Vivimos rodeados de advertencias. "Los niños de hoy no se concentran", "las pantallas los están afectando", "ya no saben socializar". Y aunque estas afirmaciones puedan tener parte de verdad, también forman parte de un viejo ritual: el temor cultural ante cada nueva tecnología que transforma nuestras formas de ver el mundo, de aprender y de relacionarnos.
Cuando la escritura se popularizó, Platón puso en boca del rey egipcio Tamuz una crítica lúcida: la escritura, lejos de ser una medicina para la memoria —como proponía su inventor— sería una amenaza, pues haría que las personas confiaran en lo escrito y no en lo aprendido. Mucho después, la imprenta fue vista con sospecha: se decía que facilitaría la propagación de errores y herejías. Cuando llegó la lectura silenciosa, se le acusó de fomentar el aislamiento. La radio, el cine, la televisión, el cómic, los videojuegos e internet: todos fueron recibidos, en su momento, con una mezcla de fascinación y alarma.
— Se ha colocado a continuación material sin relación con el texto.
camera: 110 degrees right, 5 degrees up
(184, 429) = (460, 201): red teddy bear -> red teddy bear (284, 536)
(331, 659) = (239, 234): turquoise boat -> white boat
Hoy, el nuevo “culpable” son los dispositivos electrónicos. ¿Son perjudiciales? Es posible. Pero más que preguntar si una herramienta es buena o mala, deberíamos indagar en cómo está transformando nuestros modos de habitar el mundo, y qué papel estamos asumiendo como adultos frente a esa transformación.
Los dispositivos digitales no actúan en el vacío. Sus efectos dependen del contexto: ¿qué tipo de contenido se consume?, ¿cuánto tiempo se usa?, ¿qué experiencias lo acompañan?, ¿existe una mediación crítica por parte de adultos? Así como un libro puede adoctrinar o despertar, una tablet puede enajenar o liberar. Todo depende del uso, la intención y el sentido.
Resulta fácil caer en el juicio moral: “antes era mejor”, “nosotros sí jugábamos en la calle”, “en nuestros tiempos sí sabíamos escuchar”. Pero esa nostalgia suele idealizar el pasado e ignorar que cada generación se forma en un ecosistema distinto. Hoy, la infancia se desenvuelve en un entorno digital que no podemos —ni debemos— simplemente negar o condenar. Más bien, nos corresponde educar en él, no contra él.
Eso implica enseñar a distinguir entre atención dispersa y atención expandida, entre conexión y consumo, entre entretenimiento y alienación. Implica acompañar, no vigilar; orientar, no imponer; y sobre todo, confiar en que lo nuevo no tiene por qué destruir lo valioso, sino que puede transformarlo y enriquecerlo.
Quizá el reto no sea evitar que los niños usen pantallas, sino ayudarlos a usarlas con criterio, con ética y con humanidad. Como en todas las épocas, el problema no es la herramienta, sino el sentido que le damos.